TEXT EXCERPT:
-- Opening Marker --

This study enrolled 20 adult subjects with T1D and T2D treated with basal-bolus therapy to assess the two-hour postprandial mean peak glucose concentration following a standardized meal when TI was administered using a higher dosing conversion algorithm. As expected, analyses demonstrated significant reductions in glucose concentrations at 45, 60, 90, and 120 minutes of postprandial periods, with one level 1 (<70 mg/dL) and one level 2 (<54 mg/dL) hypoglycemic event (in a single subject). Importantly, no serious AEs or AESIs were reported, with no significant difference in percent predicted FEV1, after TI administration.

-- Closing Marker --

[Stored data]
-- Opening Marker --

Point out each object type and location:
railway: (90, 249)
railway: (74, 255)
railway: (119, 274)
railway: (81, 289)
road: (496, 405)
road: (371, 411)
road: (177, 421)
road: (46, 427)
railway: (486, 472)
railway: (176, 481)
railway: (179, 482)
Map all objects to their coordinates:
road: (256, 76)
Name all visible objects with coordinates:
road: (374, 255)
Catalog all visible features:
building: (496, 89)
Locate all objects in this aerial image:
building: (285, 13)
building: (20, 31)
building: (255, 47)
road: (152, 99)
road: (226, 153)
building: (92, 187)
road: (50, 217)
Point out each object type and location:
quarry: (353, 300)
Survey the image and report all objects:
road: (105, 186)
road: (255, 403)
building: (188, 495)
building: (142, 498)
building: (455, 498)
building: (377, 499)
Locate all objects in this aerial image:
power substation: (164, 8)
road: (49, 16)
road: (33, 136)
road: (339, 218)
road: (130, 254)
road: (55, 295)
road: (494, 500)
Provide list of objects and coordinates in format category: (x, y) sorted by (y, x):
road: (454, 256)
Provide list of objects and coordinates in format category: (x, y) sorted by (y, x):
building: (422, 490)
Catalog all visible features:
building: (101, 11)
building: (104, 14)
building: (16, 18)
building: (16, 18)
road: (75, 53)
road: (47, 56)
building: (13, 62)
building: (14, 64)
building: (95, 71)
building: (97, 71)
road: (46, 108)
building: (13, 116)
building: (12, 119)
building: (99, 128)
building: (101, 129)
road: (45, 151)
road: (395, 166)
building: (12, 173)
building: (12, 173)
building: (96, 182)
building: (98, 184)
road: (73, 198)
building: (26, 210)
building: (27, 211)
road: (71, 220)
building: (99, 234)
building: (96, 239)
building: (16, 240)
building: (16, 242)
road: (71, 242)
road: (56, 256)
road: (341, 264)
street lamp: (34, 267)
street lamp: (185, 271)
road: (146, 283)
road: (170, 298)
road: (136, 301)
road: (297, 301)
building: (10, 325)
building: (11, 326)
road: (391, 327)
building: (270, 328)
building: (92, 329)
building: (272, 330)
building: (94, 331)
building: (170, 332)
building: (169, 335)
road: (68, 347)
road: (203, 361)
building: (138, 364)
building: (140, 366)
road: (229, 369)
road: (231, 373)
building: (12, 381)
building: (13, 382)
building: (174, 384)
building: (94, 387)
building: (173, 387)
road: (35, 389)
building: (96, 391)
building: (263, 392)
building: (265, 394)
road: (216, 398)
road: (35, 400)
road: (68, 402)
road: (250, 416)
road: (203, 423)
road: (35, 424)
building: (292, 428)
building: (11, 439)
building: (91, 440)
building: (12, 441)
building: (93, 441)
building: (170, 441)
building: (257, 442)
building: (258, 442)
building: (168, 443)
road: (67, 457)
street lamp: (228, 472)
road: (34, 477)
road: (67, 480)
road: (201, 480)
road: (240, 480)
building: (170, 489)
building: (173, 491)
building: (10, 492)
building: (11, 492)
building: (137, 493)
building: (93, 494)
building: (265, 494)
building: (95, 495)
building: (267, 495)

-- Closing Marker --

TASKS AND EXERCISES:
a: According to the study summary, how many adult subjects did the study enroll?
b: Print the part of the study summary starting at "This study enrolled" and ending at "after TI administration.".
c: Proceed with the study summary from the point where it stops.

YOUR RESPONSES:
a: The study enrolled 20 adult subjects with T1D and T2D.

b:
This study enrolled 20 adult subjects with T1D and T2D treated with basal-bolus therapy to assess the two-hour postprandial mean peak glucose concentration following a standardized meal when TI was administered using a higher dosing conversion algorithm. As expected, analyses demonstrated significant reductions in glucose concentrations at 45, 60, 90, and 120 minutes of postprandial periods, with one level 1 (<70 mg/dL) and one level 2 (<54 mg/dL) hypoglycemic event (in a single subject). Importantly, no serious AEs or AESIs were reported, with no significant difference in percent predicted FEV1, after TI administration.

c:
The new dose conversion algorithm is based, in part, on findings from two recent open-label, randomized, multicenter clinical studies.21,25 Akturk et al 25 assessed the efficacy of TI versus injected insulin aspart at meals in 60 adult T1D patients. Subjects in the TI group used the current recommended dose conversion at each meal but were advised to take supplemental TI at one and two hours after meals if indicated based on PPG values. Although use of TI demonstrated significant reductions in PPGE and hypoglycemia compared with insulin aspart at mealtime, subjects in the TI group administered the supplemental doses 27% of the time, suggesting that an upward adjustment in the dose conversion algorithm was needed.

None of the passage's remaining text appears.